Phosphodiesterases (PDEs) play an important role in dynamic regulation of cAMP and cGMP signaling. PDE10A is a dual substrate PDE highly expressed in striatal medium spiny neurons. PDE10A inhibitors can improve the cognitive symptoms of schizophrenia, and exhibit potential therapeutic value for Huntington"s disease. PDE10A1 is located in cytosol, whereas PDE10A2 is a membrane-associated protein. The assay is based on the generation of FAM-labeled nucleotide monophosphates by the phosphodiesterase. These phosphate groups bind to terbium-labeled nanoparticles, resulting in energy transfer from the terbium to the FAM, which emits a fluorescent signal at 520 nm. The change in fluorescent intensity can be easily measured using a fluorescence plate reader.

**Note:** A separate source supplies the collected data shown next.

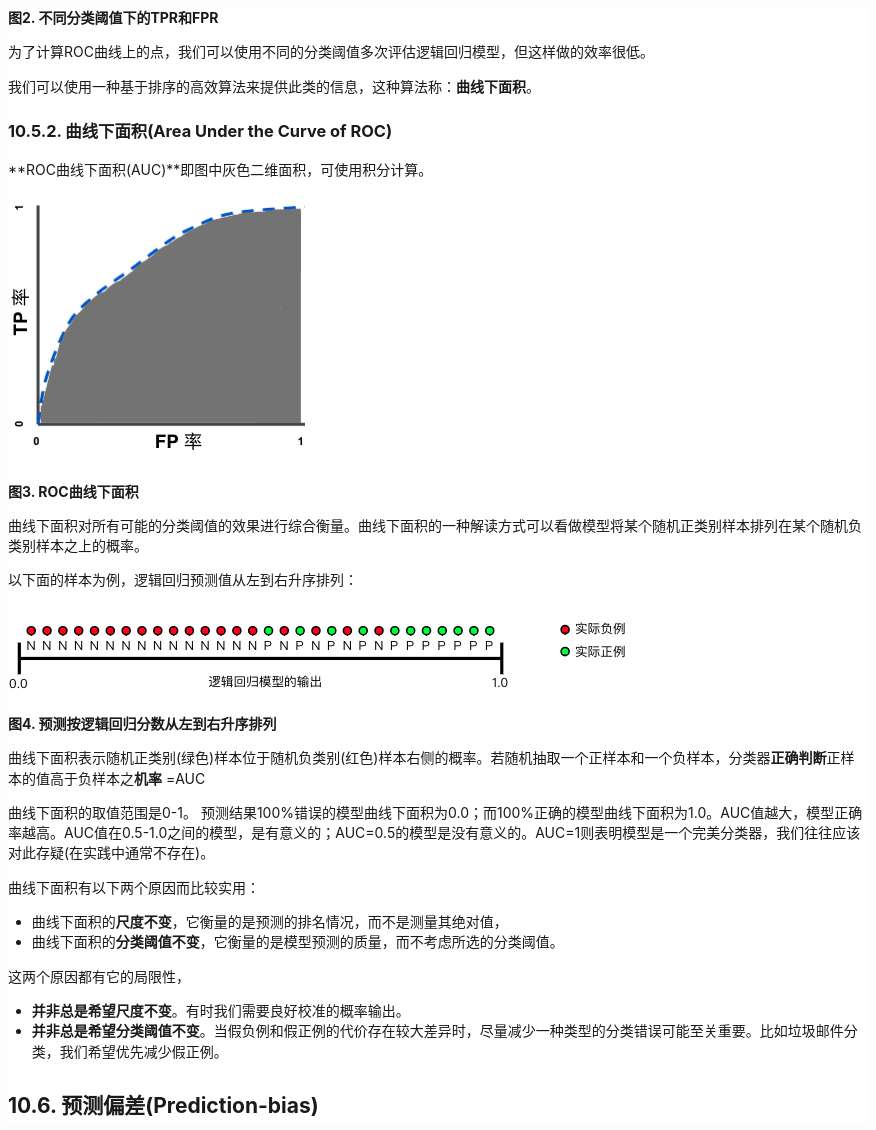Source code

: **图2. 不同分类阈值下的TPR和FPR**

为了计算ROC曲线上的点，我们可以使用不同的分类阈值多次评估逻辑回归模型，但这样做的效率很低。

我们可以使用一种基于排序的高效算法来提供此类的信息，这种算法称：**曲线下面积**。

### 10.5.2. 曲线下面积(Area Under the Curve of ROC)

**ROC曲线下面积(AUC)**即图中灰色二维面积，可使用积分计算。

![image-20181120101809038](assets/image-20181120101809038-2680289.png)

**图3. ROC曲线下面积**

曲线下面积对所有可能的分类阈值的效果进行综合衡量。曲线下面积的一种解读方式可以看做模型将某个随机正类别样本排列在某个随机负类别样本之上的概率。

以下面的样本为例，逻辑回归预测值从左到右升序排列：

![image-20181120102904263](assets/image-20181120102904263-2680944.png)

**图4. 预测按逻辑回归分数从左到右升序排列**

曲线下面积表示随机正类别(绿色)样本位于随机负类别(红色)样本右侧的概率。若随机抽取一个正样本和一个负样本，分类器**正确判断**正样本的值高于负样本之**机率** =AUC

曲线下面积的取值范围是0-1。 预测结果100%错误的模型曲线下面积为0.0；而100%正确的模型曲线下面积为1.0。AUC值越大，模型正确率越高。AUC值在0.5-1.0之间的模型，是有意义的；AUC=0.5的模型是没有意义的。AUC=1则表明模型是一个完美分类器，我们往往应该对此存疑(在实践中通常不存在)。

曲线下面积有以下两个原因而比较实用：

- 曲线下面积的**尺度不变**，它衡量的是预测的排名情况，而不是测量其绝对值，
- 曲线下面积的**分类阈值不变**，它衡量的是模型预测的质量，而不考虑所选的分类阈值。

这两个原因都有它的局限性，

- **并非总是希望尺度不变**。有时我们需要良好校准的概率输出。
- **并非总是希望分类阈值不变**。当假负例和假正例的代价存在较大差异时，尽量减少一种类型的分类错误可能至关重要。比如垃圾邮件分类，我们希望优先减少假正例。

## 10.6. 预测偏差(Prediction-bias)
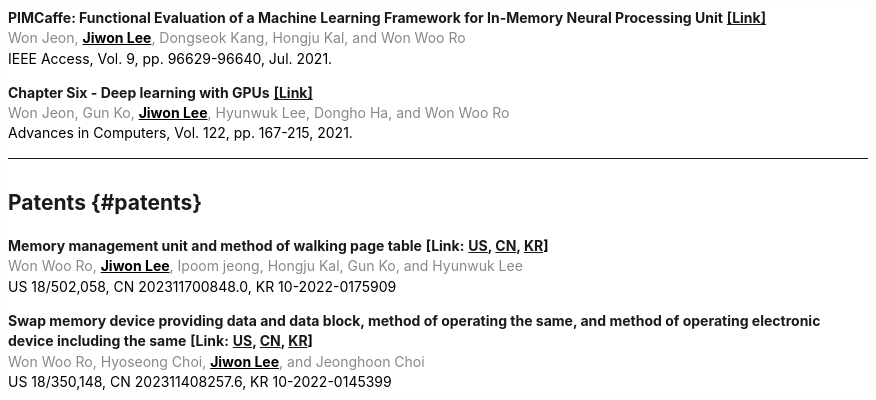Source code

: **PIMCaffe: Functional Evaluation of a Machine Learning Framework for In-Memory Neural Processing Unit**
<a href="https://doi.org/10.1109/ACCESS.2021.3094043" 
    style="color: inherit; 
           text-decoration: underline;
           font-weight: bold;">
    [Link]
</a>
<br>
<span style="color: #888888;">Won Jeon, </span><span style="color: #000000; font-weight: bold; text-decoration: underline;">Jiwon Lee</span><span style="color: #888888;">, Dongseok Kang, Hongju Kal, and Won Woo Ro</span> <br>
<span style="color: #000000;">IEEE Access, Vol. 9, pp. 96629-96640, Jul. 2021.</span> <br> 

**Chapter Six - Deep learning with GPUs**
<a href="https://doi.org/10.1016/bs.adcom.2020.11.003" 
    style="color: inherit; 
           text-decoration: underline;
           font-weight: bold;">
    [Link]
</a>
<br>
<span style="color: #888888;">Won Jeon, Gun Ko, </span><span style="color: #000000; font-weight: bold; text-decoration: underline;">Jiwon Lee</span><span style="color: #888888;">, Hyunwuk Lee, Dongho Ha, and Won Woo Ro</span> <br>
<span style="color: #000000;">Advances in Computers, Vol. 122, pp. 167-215, 2021.</span> <br> 

---

## Patents {#patents}

**Memory management unit and method of walking page table** 
<span style="color: inherit; font-weight: bold;">[Link:</span>
<a href="https://patents.google.com/patent/US20240202136A1/en" style="color: inherit; text-decoration: underline; font-weight: bold;">US</a><span style="color: inherit; font-weight: bold;">, </span>
<a href="https://patents.google.com/patent/CN118210740A/en" style="color: inherit; text-decoration: underline; font-weight: bold;">CN</a><span style="color: inherit; font-weight: bold;">, </span>
<a href="https://patents.google.com/patent/KR20240093023A/en" style="color: inherit; text-decoration: underline; font-weight: bold;">KR</a><span style="color: #000000; font-weight: bold;">]</span>
<br>
<span style="color: #888888;">Won Woo Ro, </span><span style="color: #000000; font-weight: bold; text-decoration: underline;">Jiwon Lee</span><span style="color: #888888;">, Ipoom jeong, Hongju Kal, Gun Ko, and Hyunwuk Lee</span>
<br>
<span style="color: #000000;">US 18/502,058, CN 202311700848.0, KR 10-2022-0175909</span> <br>  

**Swap memory device providing data and data block, method of operating the same, and method of operating electronic device including the same** 
<span style="color: inherit; font-weight: bold;">[Link:</span>
<a href="https://patents.google.com/patent/US20240152461A1/en" style="color: inherit; text-decoration: underline; font-weight: bold;">US</a><span style="color: inherit; font-weight: bold;">, </span>
<a href="https://patents.google.com/patent/CN117991978A/en" style="color: inherit; text-decoration: underline; font-weight: bold;">CN</a><span style="color: inherit; font-weight: bold;">, </span>
<a href="https://patents.google.com/patent/KR20240063607A/en" style="color: inherit; text-decoration: underline; font-weight: bold;">KR</a><span style="color: #000000; font-weight: bold;">]</span>
<br>
<span style="color: #888888;">Won Woo Ro, Hyoseong Choi, </span><span style="color: #000000; font-weight: bold; text-decoration: underline;">Jiwon Lee</span><span style="color: #888888;">, and Jeonghoon Choi</span>
<br>
<span style="color: #000000;">US 18/350,148, CN 202311408257.6, KR 10-2022-0145399</span> <br>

The PDE10A2 TR-FRET Assay Kit is designed for identification of inhibitors of PDE10A2 using TR-FRET (Time Resolved Fluorescence Resonance Energy Transfer) technology. Using this kit, only two simple steps on a microtiter plate are required for the PDE10A2 activity assay. First, the fluorescent-labeled cAMP is incubated with a sample containing PDE10A2 for 1 hour. Second, a binding agent and a terbium donor are added to the reaction mix and incubated for 1 hour. Then, fluorescence intensity can be measured using a fluorescence reader.
Great for studying enzyme kinetics and screening small molecular inhibitors for drug discovery and HTS applications.
At least 6 months from date of receipt, when stored as directed. Kit components require different storage conditions. Be sure to store each component at the proper temperature upon arrival.
PDE10A2 recombinant enzyme: 1 µg; -80°C FAM-Cyclic-3′, 5′-AMP (20 µM): 50 µl; -80°C PDE assay buffer: 25 ml; -20°C Tb donor: 30 µl; -80°C Binding Agent: 200 µl; +4°C Binding Buffer A: 20 ml; +4°C Binding Buffer B: 20 ml; +4°C Black, low binding NUNC microtiter plate: 1; Room temp.